* [Assignment]:
Please continue the article below on Unicorn Tribe's live selling, picking up after its final sentence.

* [Exercise text]:
------
Live shoppers remain the largest customer base for Unicorn Tribe, with the company attracting shoppers anywhere in age from 35 to 80. The company’s size-inclusive range for clothing—small to 3X—has helped it resonate with a broad base.
“It’s like going to a store with your friend and you can ask your friend ‘How does that fit?’” Chris said of the community the company has fostered, particularly in the live selling channel.
Selling Through Community
The company’s live broadcasts can generate anywhere from 250 to 800 viewers who are either engaging with each other or engaging with the host in real-time.
Dee Goodman joined the company as a live selling host in December. Goodman, with a background in broadcast journalism, was looking to get back in front of the camera.
She’s one of several hosts moderating live broadcasts. There are three daily with an audience across the U.S., the majority of which are watching from California, New York and Texas.
It’s a fast-paced job with hosts moving multiple items in a segment.
“Whereas QVC, they’ll sit and talk about one product for half an hour, this is faster paced. I’m probably showing 36 items throughout [a two-hour segment],” Goodman said. “For me, it’s been a learning curve selling because there’s techniques to selling versus ‘you need to buy this.’ I have my water up there, so I definitely stay hydrated but it’s high energy.”
Goodman, like the rest of the hosts, fields live questions from viewers ranging from a fabric’s stretch to how it personally fits them.
------
* [Information provided]:
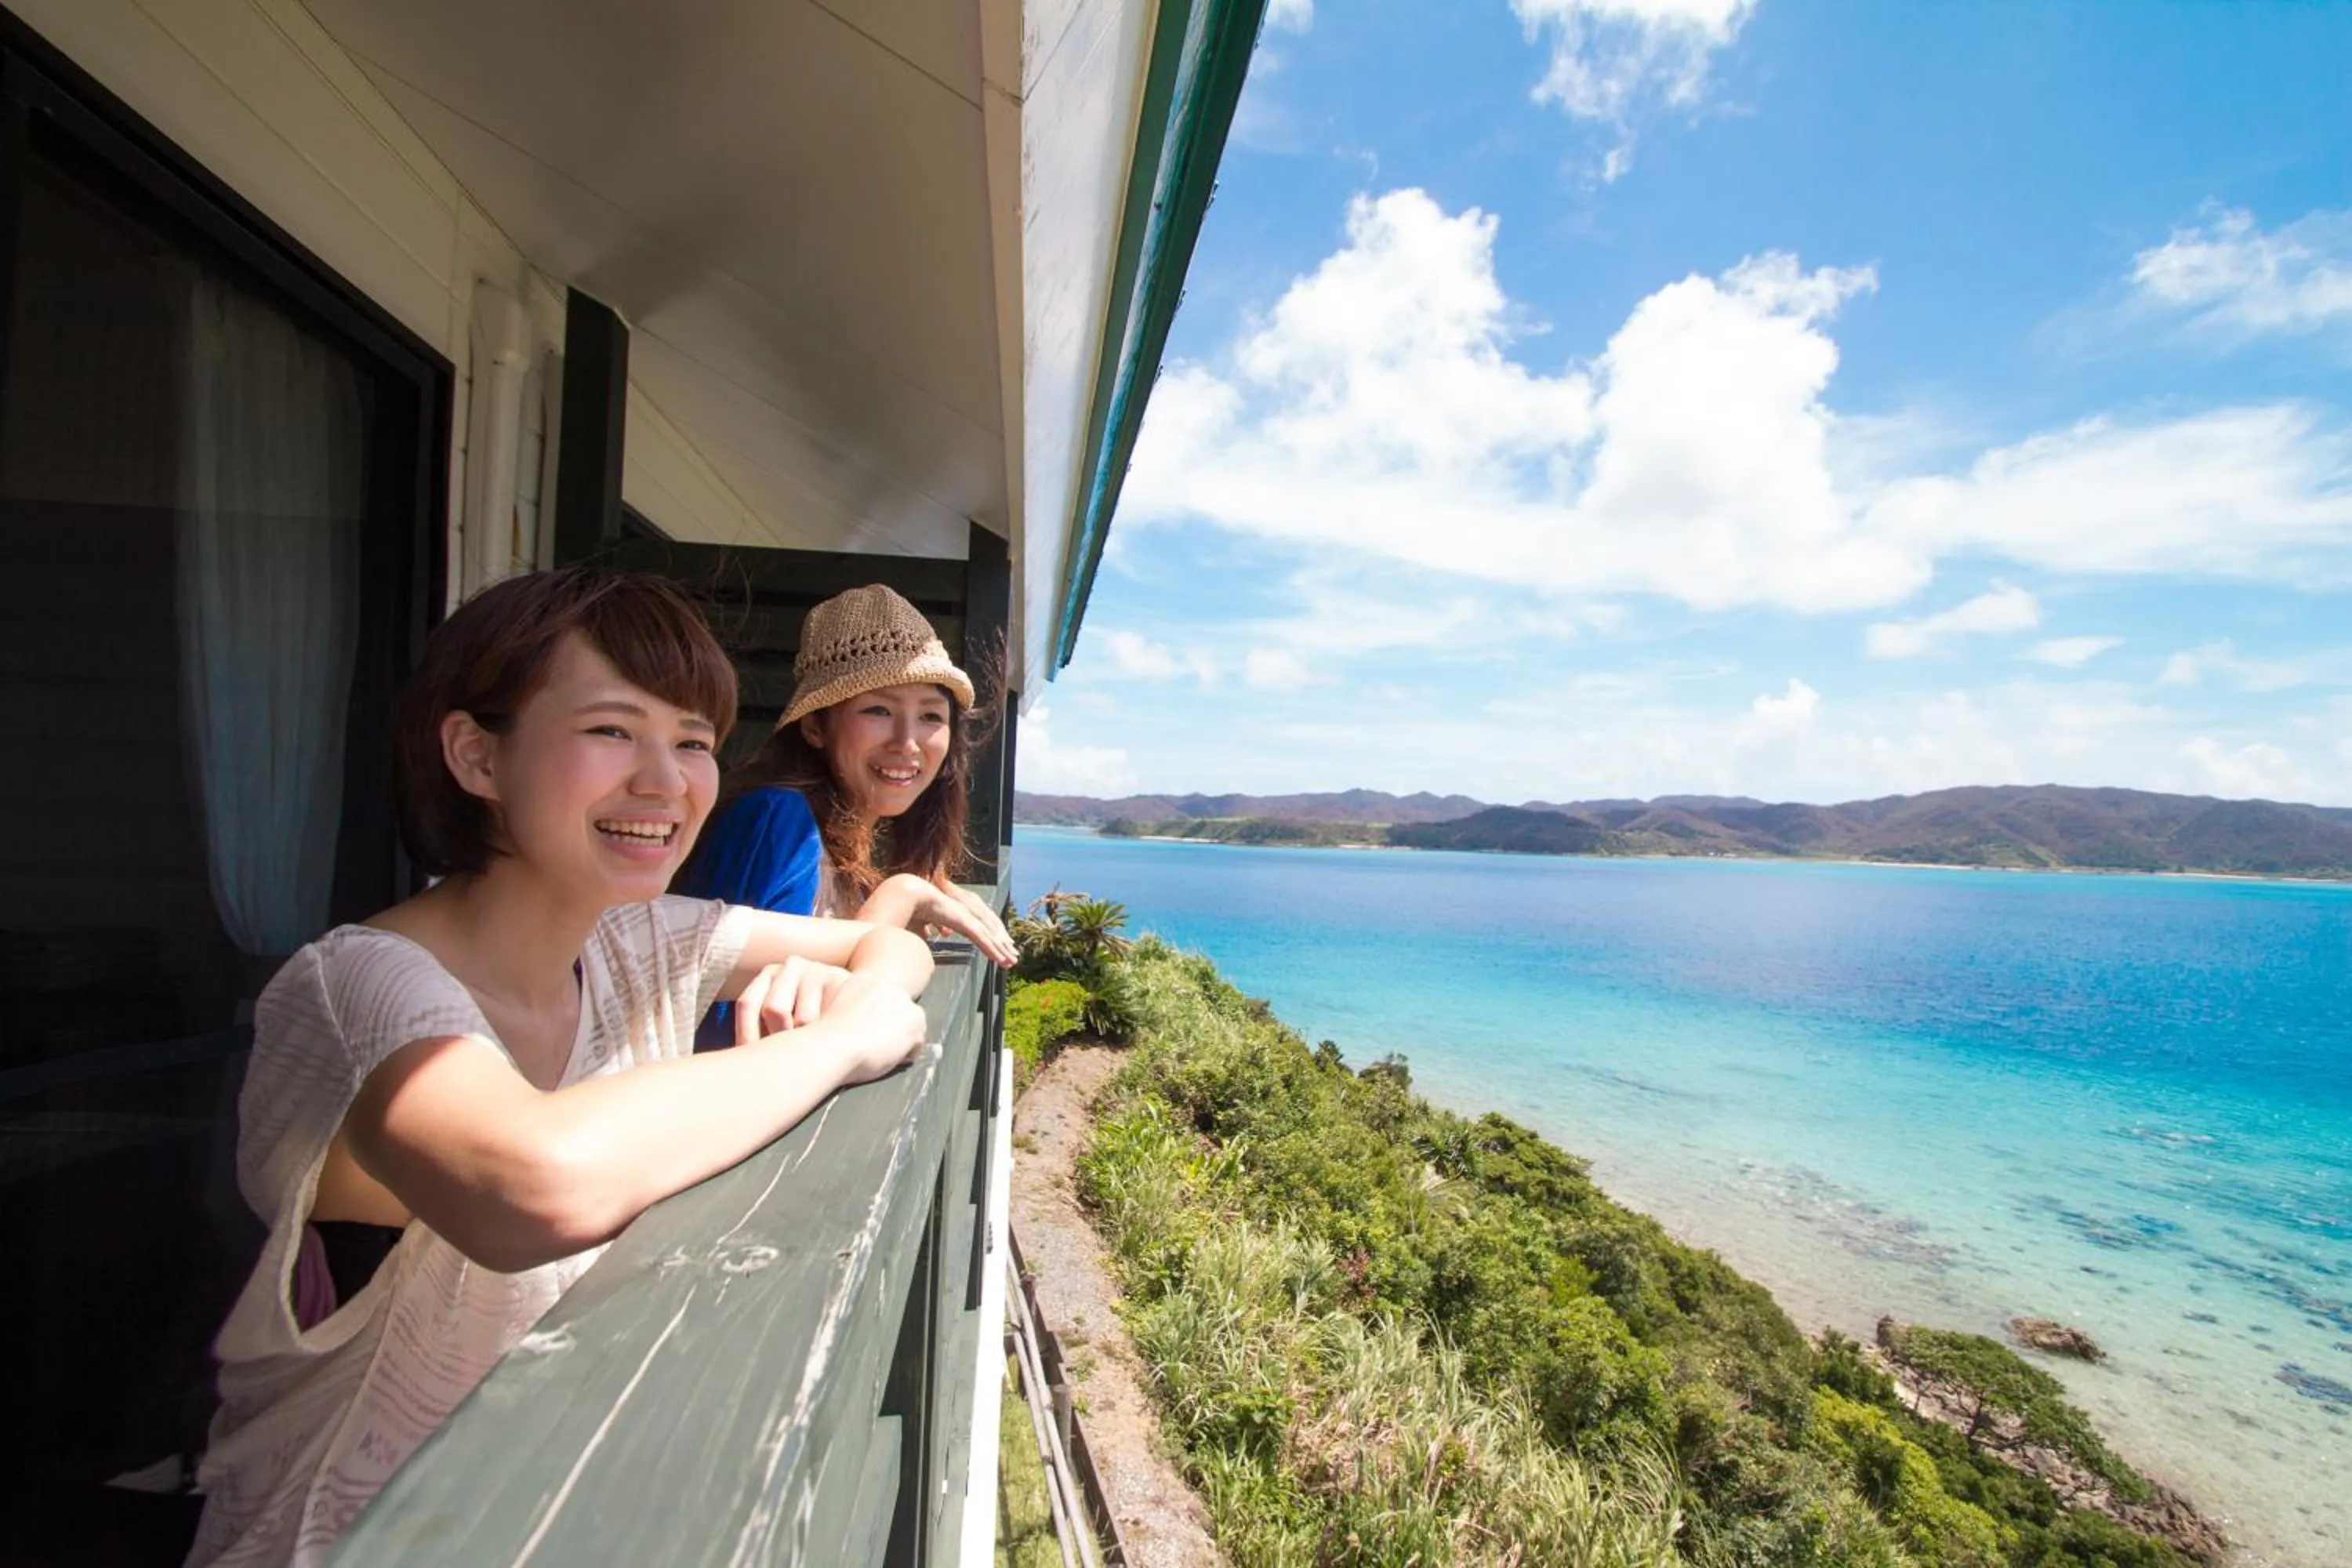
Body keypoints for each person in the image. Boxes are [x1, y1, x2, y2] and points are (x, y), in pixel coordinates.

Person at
------
* [Answer to the problem]:
“I think it’s the community feel that keeps people coming back for more and more. You can watch the lives and never comment, but plenty of people watch it and you’re interacting. It’s a very positive place. There’s not really any negativity,” Goodman said.
Personalization, and Analytics
Erin Adams, the company’s president, has a knack for remembering many of the viewers and their sizes so that she can respond to questions and interact in a personalized way.
“A lot of our customers have been with us since we started, so that’s how I’m able to get familiar with them,” she said. “It’s been really cool creating the community around the business, so it’s not just the clothing, but it is about me facilitating the ability for these women to feel more confident about themselves based on what they wear.”
“We get a ton of posts and comments and emails about ‘I only wore black until I started shopping with you,’ which makes this so much more rewarding and worthwhile,” she said.
While Erin has been good at connecting on a human level, Chris has perfected the data and analytics side.
In just one example of tech being leveraged, software begins recording video from the time a host begins talking and scans an item into the system until the next item is scanned. It automates the process to create product videos that are then attached to product listings on the website or app. As a result, Unicorn Tribe boasts a return rate of less than 1%.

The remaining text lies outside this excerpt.